Anchorage was a town of approximately 30,000 people prior to the late 1800s gold rush.  At that time, the ratio of men to women meant that the women could literally have their pick as there were not a lot of women migrating to Alaska, and they have a saying up here about the matrimonial situation – ‘the odds are good, but the goods are odd’.
During the gold rush, not many workers actually struck it rich, and many of the barely ended up working for a wage.  Many of the miners would drink and whore their gold findings away and the people who did best out of the gold rush were people who ‘mined the miners’, bar men and prostitutes and outfitters etc.  Women of negotiable affections often ended up making more money than the gold rushers did, so the township of Anchorage had some very wealthy prostitutes/town matriarchs.
Most of the Turnagin Arm areas is part of Alaska’s largest bird sanctuary. They have an  Arctic Tern up here that literally migrates all the way to Antarctica every year.  The terns leave here at the beginning of winter and fly nonstop all the way to New Zealand in seven days.
There is a park in the centre of town that used to be a large flat green area but people kept landing their planes on it, so they had to develop out the town centre park and add hillocks, gardens, benches and recreational spaces to keep the bush planes out of town.
town park pic 1
town park pic 2
town park pic 3
Anchorage groceries have fallen in price by about half in the last six years, since the arrival of a Costco.  They also have more take out (what is it with these Alaskans and their need to advertise how much junk food they have available?  why do they think the tourists will be impressed?) than other Alaskan cities… apparently Pizza Hut even delivers to remote communities via little bush float planes. It will take four days to get your pizza and, of course, it is very expensive.
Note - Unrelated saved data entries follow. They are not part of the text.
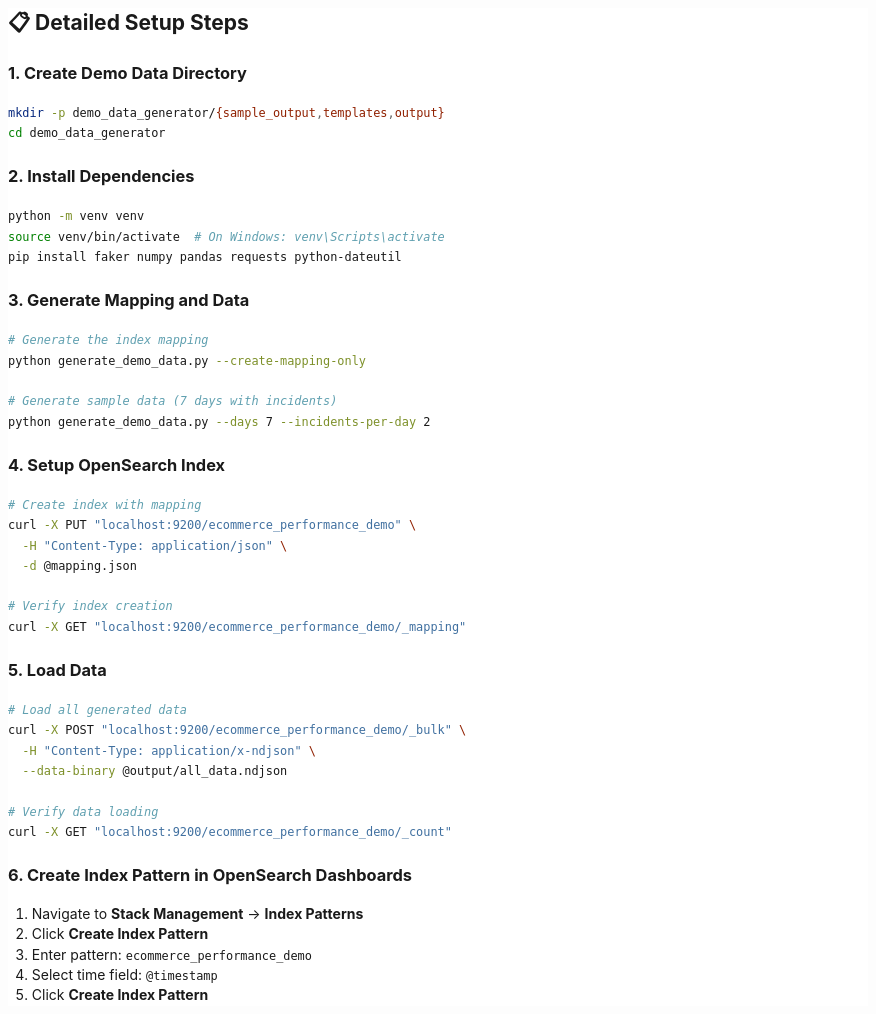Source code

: ## 📋 **Detailed Setup Steps**

### **1. Create Demo Data Directory**
```bash
mkdir -p demo_data_generator/{sample_output,templates,output}
cd demo_data_generator
```

### **2. Install Dependencies**
```bash
python -m venv venv
source venv/bin/activate  # On Windows: venv\Scripts\activate
pip install faker numpy pandas requests python-dateutil
```

### **3. Generate Mapping and Data**
```bash
# Generate the index mapping
python generate_demo_data.py --create-mapping-only

# Generate sample data (7 days with incidents)
python generate_demo_data.py --days 7 --incidents-per-day 2
```

### **4. Setup OpenSearch Index**
```bash
# Create index with mapping
curl -X PUT "localhost:9200/ecommerce_performance_demo" \
  -H "Content-Type: application/json" \
  -d @mapping.json

# Verify index creation
curl -X GET "localhost:9200/ecommerce_performance_demo/_mapping"
```

### **5. Load Data**
```bash
# Load all generated data
curl -X POST "localhost:9200/ecommerce_performance_demo/_bulk" \
  -H "Content-Type: application/x-ndjson" \
  --data-binary @output/all_data.ndjson

# Verify data loading
curl -X GET "localhost:9200/ecommerce_performance_demo/_count"
```

### **6. Create Index Pattern in OpenSearch Dashboards**
1. Navigate to **Stack Management** → **Index Patterns**
2. Click **Create Index Pattern**
3. Enter pattern: `ecommerce_performance_demo`
4. Select time field: `@timestamp`
5. Click **Create Index Pattern**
Anchorage has a rather impressive national history museum which contains many eskimo (can’t figure out if the word ‘eskimo’ is all that politically correct of not, the guides and things say, don’t use it, but the museum uses the term everywhere in their informational placards?) artefacts from totem pole and timber products, to moose mukluks and seal parkas, and whale rib bones and walrus ivory cribbage boards!  Well worth a visit if you are ever up this way.  Big displays on the gold rush, the salmon industry as well as the famous Alaskan oil pipeline that runs to Prudhoe Bay.
anchorage museum
seal skin quilt
walrus cribbage board 1
walrus cribbage board 2
One of the weirdest thing I noticed wandering around Anchorage is that everyone here seems to own a dirty big monster pick-up truck just like in Canada… OR they own a Mini Cooper S!  I have never seen so many Minis in one town, they are as common as hens teeth.
Anchorage’s most interesting weirdness, has to be our host at the B&B, Jeff.. he actually believes that compulsory voting is a good thing, that people should take part in democracy and the political process and does NOT think that this concept infringes on your inalienable rights as an American citizen to be as apathetic as you want.  Only American I have ever met who seems to passionately believe that compulsory voting would be a good thing in American.  Jeff, you are very odd indeed.